James Hamilton’s presentation at Mix 10 illuminated cloud computing economics that few others have direct experience with, but I also believe that this presentation raises interesting questions that didn’t get addressed. (If you haven’t seen James Hamilton’s Mix10 presentation, go watch it now. You should probably also go through Randy’s follow up, and then watch James talk again… I’ve watched it 3 times now.)
This is the first post that will refer to aspects of James’ talk (and I plan at least one more about business models) and in case I haven’t stressed this enough, if you have any interest in understanding the economics of cloud computing, take the time to watch one of the best in this business.
Central to James’ presentation is the breaking down the total cost of ownership of computational infrastructure. His breakdown is based on his own data running web scale services and he provides us with a great analysis on the inevitability and sustainability of cloud computing business models. One of the key points James makes is that the only variable cost in the chart is the cost of power.
Cost Breakdown from James Hamilton
The thing I want to focus on here is the missing cost of personnel. James touches on this at different points discussing administration and automation. He gives out the number ‘as low as 3% for services’, so I’m assuming he is burying this as a negligible cost. I would argue that this cost is actually highly variable, and, while correlated with scale, is also a function of the types of services an organization provides and how those services relate to the core business. Additionally, automation investments can be scaled down effectively, but that’s what I’ve been working on for a couple years so this is likely a reflection of my bias.
Based on James’ biases (which he is straightforward about), that the cost of personnel can be driven down to almost nothing is essentially taken for granted. I contend, based on personal experience and observation, this is still a significant operational cost for many organizations. I would take this a step farther and posit that the level of efficiency James refers to only comes from the crucible of running web services at scale with considerable economic pressure for little or no downtime. Furthermore, this level of efficiency and cost reduction will never materialize in organizations who view IT as a cost center. Efficiency doesn’t just come for free, at scale or otherwise.

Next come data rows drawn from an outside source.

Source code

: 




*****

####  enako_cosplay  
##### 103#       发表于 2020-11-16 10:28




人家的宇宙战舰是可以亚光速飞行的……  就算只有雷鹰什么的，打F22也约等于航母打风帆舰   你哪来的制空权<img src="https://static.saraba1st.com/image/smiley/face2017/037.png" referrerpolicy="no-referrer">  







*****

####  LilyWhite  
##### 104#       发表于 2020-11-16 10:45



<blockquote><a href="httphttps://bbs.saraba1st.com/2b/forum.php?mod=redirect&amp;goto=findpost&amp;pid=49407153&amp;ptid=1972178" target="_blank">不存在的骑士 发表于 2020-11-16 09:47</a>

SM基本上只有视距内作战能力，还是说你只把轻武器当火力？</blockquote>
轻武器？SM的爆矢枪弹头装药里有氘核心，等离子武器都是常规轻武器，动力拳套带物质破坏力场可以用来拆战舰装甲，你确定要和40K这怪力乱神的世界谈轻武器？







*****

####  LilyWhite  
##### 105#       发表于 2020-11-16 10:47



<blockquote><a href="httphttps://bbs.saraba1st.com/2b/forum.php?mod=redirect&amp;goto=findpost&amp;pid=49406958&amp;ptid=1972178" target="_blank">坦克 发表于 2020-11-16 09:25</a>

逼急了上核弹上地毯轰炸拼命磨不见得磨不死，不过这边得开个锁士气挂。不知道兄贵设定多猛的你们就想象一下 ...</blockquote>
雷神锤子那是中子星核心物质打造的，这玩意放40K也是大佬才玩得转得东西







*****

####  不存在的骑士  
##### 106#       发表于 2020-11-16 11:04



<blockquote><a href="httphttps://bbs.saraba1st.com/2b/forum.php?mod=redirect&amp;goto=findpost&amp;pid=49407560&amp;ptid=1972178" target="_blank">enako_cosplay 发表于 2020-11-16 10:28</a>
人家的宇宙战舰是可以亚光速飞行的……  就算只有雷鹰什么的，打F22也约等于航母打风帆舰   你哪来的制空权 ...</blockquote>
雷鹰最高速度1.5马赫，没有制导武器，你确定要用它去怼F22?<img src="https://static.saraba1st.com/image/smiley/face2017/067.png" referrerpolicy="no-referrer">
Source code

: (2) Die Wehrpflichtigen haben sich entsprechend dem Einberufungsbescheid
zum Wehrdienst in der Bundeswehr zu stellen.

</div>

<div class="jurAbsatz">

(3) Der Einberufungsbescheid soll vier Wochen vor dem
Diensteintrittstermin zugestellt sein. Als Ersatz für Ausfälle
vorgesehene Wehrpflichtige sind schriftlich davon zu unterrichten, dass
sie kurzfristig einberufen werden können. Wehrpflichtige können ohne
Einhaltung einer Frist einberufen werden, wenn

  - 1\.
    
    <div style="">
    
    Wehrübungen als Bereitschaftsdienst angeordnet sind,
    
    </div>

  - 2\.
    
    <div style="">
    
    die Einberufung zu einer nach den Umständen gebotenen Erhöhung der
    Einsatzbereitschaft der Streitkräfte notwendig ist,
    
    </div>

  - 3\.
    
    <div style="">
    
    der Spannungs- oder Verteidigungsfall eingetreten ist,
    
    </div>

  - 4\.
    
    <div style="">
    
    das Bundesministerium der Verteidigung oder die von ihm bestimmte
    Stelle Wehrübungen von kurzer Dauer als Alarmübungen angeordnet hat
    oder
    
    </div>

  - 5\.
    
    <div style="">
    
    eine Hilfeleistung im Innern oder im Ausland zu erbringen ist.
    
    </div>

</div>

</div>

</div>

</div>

To keep the numbers easy, let’s assume an admin is paid $100,000 per year. Then neglecting the aspects of networking and storage, that admin can manage some number of machines. If that number is 100, then managing each machine costs $1000 per year or ~$83 per month. If that number is 1000 machines, then each machine costs $8.33. If those are $3000 servers and the servers are roughly 54%, then if I’m understand correctly the $8.33 is around 5% of the monthly cost when amortized over 3 years. James gave us price or efficiency ratios for storage, networking and admins. For a large service he listed ‘over 1000 servers/admin’. He did not give us a ratio or a price point per server, but in order to get down to ~3%, the admins need to manage significantly more than 1000, the server cost is significantly higher than $3000, or the admins get paid significantly less than $100,000. (this also assumes salary is the only cost and nothing is paid for any management tools…)
What do you pay your admins? What do you pay for servers? What is the ratio between them?
Which one do you have the most control over?
(hint: the way to optimize the ratio is not to hire less admins, unless your customers like down time…)
Watching the evolution of the cloud computing landscape, in the rush to bring new services to market or transition away from apparently disrupted business models, I believe many organizations may unnecessarily learn this lesson the hard way. The proper care and feeding of the infrastructure better be a core competency for those who intend to compete ‘as a Service’ at any level. The operational differentiators have as much to do with process and culture as they do with technology, but doing them well could be the difference between business success and failure. I believe this is difficult to retrofit, especially at scale.
So what should you do? Start by trying to understand what your costs look like today, and I’ll follow up with perspectives and resources that might help with operational efficiency, at any scale. Operations can be a competitive advantage, but only for those organizations who have made the investments in both the people and the infrastructure.